Come spiega l’azienda, gli annunci sono stati pensati per facilitare agli utenti un accesso più ampio a funzionalità più potenti di ChatGPT senza minare la fiducia necessaria quando si chiede supporto al chatbot per attività importanti e personali. Come spiegato qualche settimana fa nell’illustrare i principi con cui la pubblicità sarà erogata, gli annunci non influenzeranno le risposte fornite da ChatGPT e ogni annuncio sarà sempre chiaramente etichettato come sponsorizzato e separato visivamente dalla risposta organica.
All’utente verrà mostrato l’annuncio più coerente con le chat passate e le interazioni passate con gli annunci e, se ci fossero più inserzionisti, verrà mostrato per primo quello più pertinente con la chat.

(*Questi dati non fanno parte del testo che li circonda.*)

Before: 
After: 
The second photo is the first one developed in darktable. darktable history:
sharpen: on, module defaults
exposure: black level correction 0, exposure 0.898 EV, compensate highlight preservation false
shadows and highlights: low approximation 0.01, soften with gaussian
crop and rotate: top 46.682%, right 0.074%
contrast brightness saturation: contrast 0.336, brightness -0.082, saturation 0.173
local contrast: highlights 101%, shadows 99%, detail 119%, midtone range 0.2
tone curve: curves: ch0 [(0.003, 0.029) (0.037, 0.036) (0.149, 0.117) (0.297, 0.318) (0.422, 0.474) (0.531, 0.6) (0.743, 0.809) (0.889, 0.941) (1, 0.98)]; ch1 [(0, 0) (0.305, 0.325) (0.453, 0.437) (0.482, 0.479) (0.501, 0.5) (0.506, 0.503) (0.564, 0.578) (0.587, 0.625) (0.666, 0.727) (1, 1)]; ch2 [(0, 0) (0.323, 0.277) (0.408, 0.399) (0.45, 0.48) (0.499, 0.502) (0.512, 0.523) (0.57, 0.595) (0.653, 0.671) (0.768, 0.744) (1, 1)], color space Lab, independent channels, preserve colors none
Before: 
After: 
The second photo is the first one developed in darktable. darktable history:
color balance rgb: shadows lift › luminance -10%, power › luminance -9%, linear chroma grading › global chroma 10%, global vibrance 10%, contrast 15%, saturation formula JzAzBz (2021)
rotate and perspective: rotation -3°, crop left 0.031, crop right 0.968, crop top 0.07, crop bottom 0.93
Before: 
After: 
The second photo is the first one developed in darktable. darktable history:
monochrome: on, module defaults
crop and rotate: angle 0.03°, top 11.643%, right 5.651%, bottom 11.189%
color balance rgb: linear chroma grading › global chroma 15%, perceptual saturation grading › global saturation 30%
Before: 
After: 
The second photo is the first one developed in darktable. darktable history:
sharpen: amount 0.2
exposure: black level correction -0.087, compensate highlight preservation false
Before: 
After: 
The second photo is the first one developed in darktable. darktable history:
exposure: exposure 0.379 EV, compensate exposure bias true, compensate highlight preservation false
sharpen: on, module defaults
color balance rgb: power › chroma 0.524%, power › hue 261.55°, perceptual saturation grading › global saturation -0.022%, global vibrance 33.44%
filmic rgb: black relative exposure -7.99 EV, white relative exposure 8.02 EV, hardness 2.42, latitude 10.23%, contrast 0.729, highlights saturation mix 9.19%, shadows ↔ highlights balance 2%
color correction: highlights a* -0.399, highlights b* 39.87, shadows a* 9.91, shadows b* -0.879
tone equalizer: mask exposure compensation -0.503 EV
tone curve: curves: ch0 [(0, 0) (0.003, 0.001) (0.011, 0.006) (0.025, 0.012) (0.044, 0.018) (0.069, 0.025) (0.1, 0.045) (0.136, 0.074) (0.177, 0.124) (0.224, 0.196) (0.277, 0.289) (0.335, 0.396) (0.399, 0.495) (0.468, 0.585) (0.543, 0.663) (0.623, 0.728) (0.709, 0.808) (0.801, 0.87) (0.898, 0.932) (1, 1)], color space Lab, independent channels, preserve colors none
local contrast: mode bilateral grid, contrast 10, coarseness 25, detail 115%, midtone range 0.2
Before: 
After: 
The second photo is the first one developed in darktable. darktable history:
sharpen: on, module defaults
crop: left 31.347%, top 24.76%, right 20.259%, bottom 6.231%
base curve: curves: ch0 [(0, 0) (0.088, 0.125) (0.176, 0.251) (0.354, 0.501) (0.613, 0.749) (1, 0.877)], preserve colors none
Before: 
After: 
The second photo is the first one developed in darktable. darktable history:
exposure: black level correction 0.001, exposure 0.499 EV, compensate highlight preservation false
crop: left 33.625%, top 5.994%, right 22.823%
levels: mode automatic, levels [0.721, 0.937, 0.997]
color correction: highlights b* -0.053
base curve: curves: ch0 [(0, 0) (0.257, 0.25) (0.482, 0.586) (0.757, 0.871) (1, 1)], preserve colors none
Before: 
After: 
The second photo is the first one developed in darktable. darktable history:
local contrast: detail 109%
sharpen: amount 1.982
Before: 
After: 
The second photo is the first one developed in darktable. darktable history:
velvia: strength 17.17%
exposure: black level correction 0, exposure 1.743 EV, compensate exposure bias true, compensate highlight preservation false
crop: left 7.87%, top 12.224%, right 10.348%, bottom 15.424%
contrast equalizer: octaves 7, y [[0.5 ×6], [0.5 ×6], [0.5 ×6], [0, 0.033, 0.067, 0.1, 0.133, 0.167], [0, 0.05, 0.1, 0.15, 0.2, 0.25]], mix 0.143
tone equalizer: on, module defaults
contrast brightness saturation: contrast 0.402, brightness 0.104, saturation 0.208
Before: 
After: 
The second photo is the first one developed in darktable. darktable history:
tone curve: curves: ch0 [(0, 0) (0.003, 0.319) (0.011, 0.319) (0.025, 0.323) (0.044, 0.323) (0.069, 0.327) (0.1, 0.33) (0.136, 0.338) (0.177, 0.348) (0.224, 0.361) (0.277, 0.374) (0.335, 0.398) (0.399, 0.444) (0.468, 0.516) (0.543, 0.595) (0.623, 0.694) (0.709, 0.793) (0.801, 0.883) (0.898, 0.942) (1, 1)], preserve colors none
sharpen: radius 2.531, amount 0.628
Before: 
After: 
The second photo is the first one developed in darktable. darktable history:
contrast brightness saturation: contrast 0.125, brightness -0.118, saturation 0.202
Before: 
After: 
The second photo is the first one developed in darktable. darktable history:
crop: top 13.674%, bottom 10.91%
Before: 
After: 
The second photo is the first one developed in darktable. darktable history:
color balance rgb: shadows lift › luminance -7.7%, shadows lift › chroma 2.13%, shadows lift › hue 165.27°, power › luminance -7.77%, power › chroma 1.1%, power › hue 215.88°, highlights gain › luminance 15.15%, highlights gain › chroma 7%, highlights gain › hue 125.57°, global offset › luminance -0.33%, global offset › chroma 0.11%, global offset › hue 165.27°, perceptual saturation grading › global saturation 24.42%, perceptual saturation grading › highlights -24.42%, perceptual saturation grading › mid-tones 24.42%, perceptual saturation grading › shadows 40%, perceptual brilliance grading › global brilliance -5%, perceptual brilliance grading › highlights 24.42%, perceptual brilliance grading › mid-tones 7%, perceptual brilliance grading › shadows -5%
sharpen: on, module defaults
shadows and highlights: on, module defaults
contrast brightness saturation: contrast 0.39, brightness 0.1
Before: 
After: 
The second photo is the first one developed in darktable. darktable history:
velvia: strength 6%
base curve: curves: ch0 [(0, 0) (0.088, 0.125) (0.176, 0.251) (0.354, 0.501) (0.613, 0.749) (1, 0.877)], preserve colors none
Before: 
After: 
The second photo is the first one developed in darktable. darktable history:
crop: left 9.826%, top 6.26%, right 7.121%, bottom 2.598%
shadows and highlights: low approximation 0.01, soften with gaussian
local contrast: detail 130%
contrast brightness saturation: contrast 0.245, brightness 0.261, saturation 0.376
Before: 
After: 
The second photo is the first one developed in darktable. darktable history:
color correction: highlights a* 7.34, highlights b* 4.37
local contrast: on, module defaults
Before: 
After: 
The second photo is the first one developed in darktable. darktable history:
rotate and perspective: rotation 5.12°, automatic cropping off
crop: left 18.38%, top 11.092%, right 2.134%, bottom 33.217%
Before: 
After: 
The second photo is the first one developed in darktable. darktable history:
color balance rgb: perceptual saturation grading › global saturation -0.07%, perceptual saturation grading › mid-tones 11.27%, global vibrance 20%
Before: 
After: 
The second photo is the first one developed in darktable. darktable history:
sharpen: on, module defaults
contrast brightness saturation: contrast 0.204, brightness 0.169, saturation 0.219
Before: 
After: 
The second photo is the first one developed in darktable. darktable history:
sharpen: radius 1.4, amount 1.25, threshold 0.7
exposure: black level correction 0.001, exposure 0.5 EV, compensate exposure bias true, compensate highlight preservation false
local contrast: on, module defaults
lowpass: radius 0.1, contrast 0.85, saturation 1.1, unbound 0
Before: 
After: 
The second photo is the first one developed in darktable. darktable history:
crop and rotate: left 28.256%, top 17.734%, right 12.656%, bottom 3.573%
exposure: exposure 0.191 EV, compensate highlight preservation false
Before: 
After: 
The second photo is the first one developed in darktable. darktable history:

Gli inserzionisti non avranno accesso al contenuto delle chat, alla cronologia, ai ricordi e ai dati personali, ma riceveranno solo informazioni generali su come si comportano gli utenti con i loro annunci, ad esempio il numero totale di visualizzazioni o click. Non verrano inoltre mostrati annunci a persone minori di 18 anni e in prossimità di temi sensibili o regolamentati, come salute, salute mentale o politica.
Da parte loro, gli utenti possono controllare gli annunci visti in ChatGPT ignorandoli, condividendo feedback, scoprendo come e perché viene mostrato un determinato annuncio, eliminando i propri dati pubblicitari e gestendo la personalizzazione degli annunci.
Come ha riportato la stampa statunitense, l’impegno economico minimo richiesto da OpenAI agli inserzionisti interessati è di 200mila dollari. Ai primi test stanno già partecipando i principali gruppi della comunicazione tra cui WPP, Omnicom Media e Dentsu.